- DiDi will begin to wind back key financial relief measures offered to drivers as the Australian government looks to relax restrictions and trip numbers again grow.
- Having witnessed a “dramatic fall” in the number of rides Australians were taking, DiDi had slashed the commission charged to drivers to just 5% on all rides. It’ll now return to an amended form of its DiDi Advance program, which determines a driver’s pay by the number of rides they do each week.
- Company spokesperson Dan Jordan told Business Insider Australia the change was necessary to create a sustainable business, and did not rule out following competitors into delivery services.
- Visit Business Insider Australia’s homepage for more stories.
Under pressure rideshare companies are attempting to accelerate towards a ‘new normal’ in Australia.
Chinese rideshare giant DiDi announced on Tuesday that it will raise commissions on many of its drivers again, abolishing the low 5% commission it had introduced as businesses slowed to a crawl.
“We were transparent when we brought the 5% commission in that it was a temporary measure to help drivers get through what was a very difficult time. However, there was always going to be a time when we would need to reintroduce DiDi Advance to build a sustainable business,” DiDi spokesperson Dan Jordan told Business Insider Australia.
From 15 June, the company will return to an amended version of its DiDi Advance program which increases the pay of drivers the more they drive, now that it says ride numbers are increasing again.
Under the program, drivers encouraged to hit certain targets to lower their commission from a maximum of 20% to get back to the minimum 5% – a tiered program not without its criticisms.
Business Insider Australia understands those targets will, however, be reduced to reflect the contraction in business overall, with DiDi expected to release the new numbers closer to 15 June.
COVID-19 has pulled the handbrake on rideshare companies
While it striking an optimistic note for where the business is headed, COVID-19 has hardly provided a smooth ride for the rideshare industry, with Jordan confirming that there had been “a dramatic fall” in ride numbers.
“Weekend traffic was hit particularly hard. Australia has a really social use of rideshare and that’s obviously stopped [during COVID-19],” Jordan said, noting essential weekday travel to work and appointments had been more consistent.
“Since restrictions have begun to ease we’ve seen vast increases of trip numbers in each market, which is a really promising sign, and as restrictions lift more, and people are encouraged to go out, we expect to see that to only continue.”
While all of the Australian rideshare companies refuse to provide exact numbers, one possible quantum was provided by 13cabs, Australia’s largest taxi company, which last month revealed there had been an 80% drop in demand since the shutdown began.
The financial pressure it produced was certainly immense, leading Uber to lay off more than 14% of its global workforce and more than 100 employees from its Australian offices earlier this month.
With numbers falling, some have diversified into delivery services
Meanwhile, Ola, 13cabs and Uber all made the decision to move into delivery services to offset lost revenue.
In this respect, DiDi’s China head office and its Australian arm appear split. While the former introduced a delivery service in March, the latter hasn’t followed its lead although Jordan wouldn’t rule it out.

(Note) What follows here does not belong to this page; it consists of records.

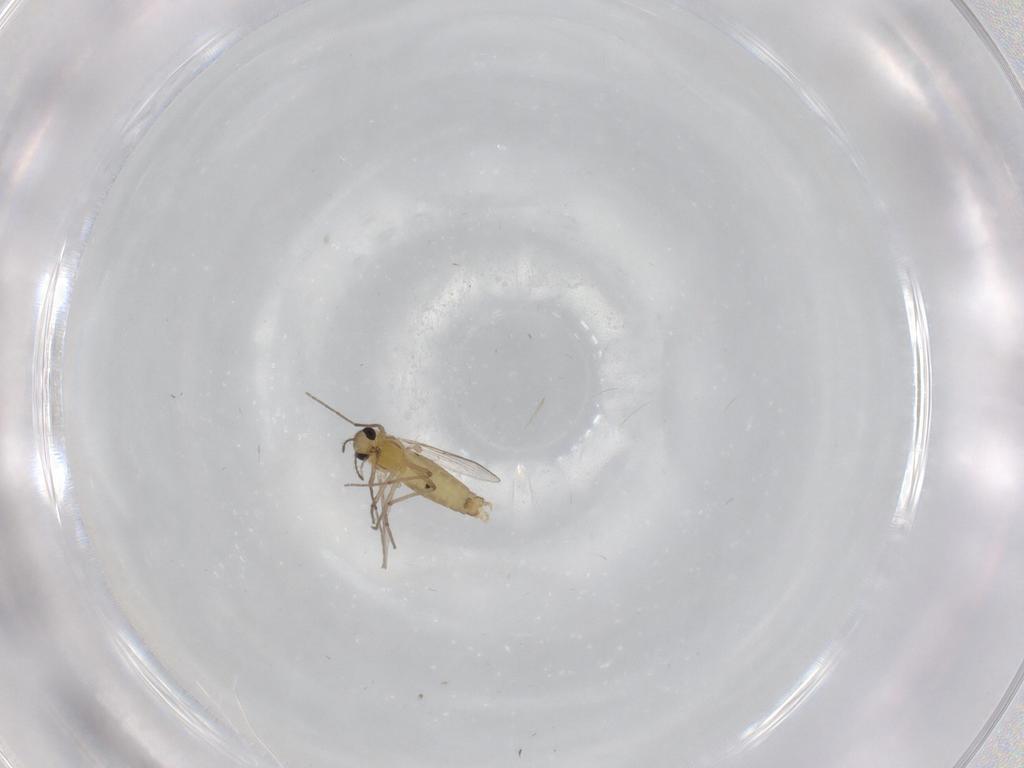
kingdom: Animalia
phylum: Arthropoda
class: Insecta
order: Diptera
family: Chironomidae
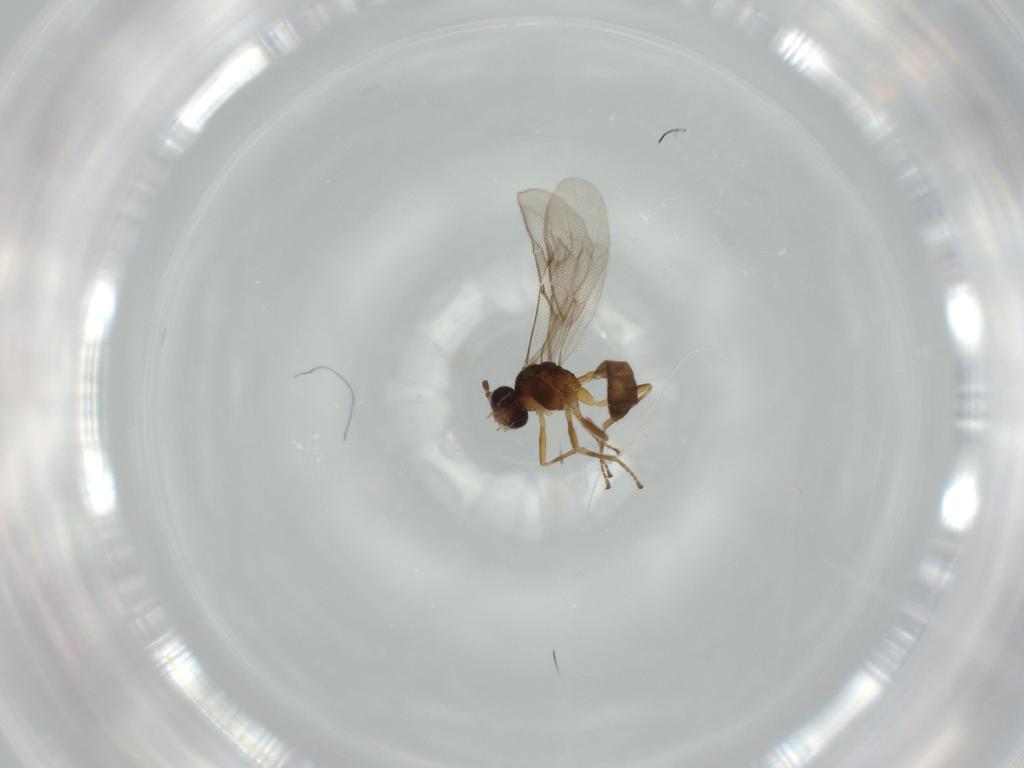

“It’s certainly something we’ve looked at but we chose to focus on other initiatives. In saying that, we’re constantly looking out for ways to grow the business and help drivers earn,” he said.
Now that restrictions are lifting however, DiDi and others are hoping there’s light at the end of the tunnel for their main market.
While Jordan acknowledges people will “obviously change how they move around” once Australia comes out of COVID-19, he believes rideshare could provide a safer alternative to buses and trains.
Companies for their part will be doing their utmost to convince customers and drivers that the rides are safe. But they may have difficulty convincing some.
Ron, a retiree in his 60s who asked his surname not be published, is one such example. Until the virus outbreak, Ron had been earning between $800 and $1,200 per week driving, but says he’s reluctant to return due to both his age and his wife’s work at a retirement home.
“I would hate to contract COVID-19 [and] give it to my wife who would then take it to a village where all her clients would be in high-risk categories,” he said.
Even with reduced rides out there though, he believes there will still be plenty of Australians who need the work.
“Every time I look at riders app [though] I notice [there’s] still a heap of drivers out there. They must have a lot of patience.”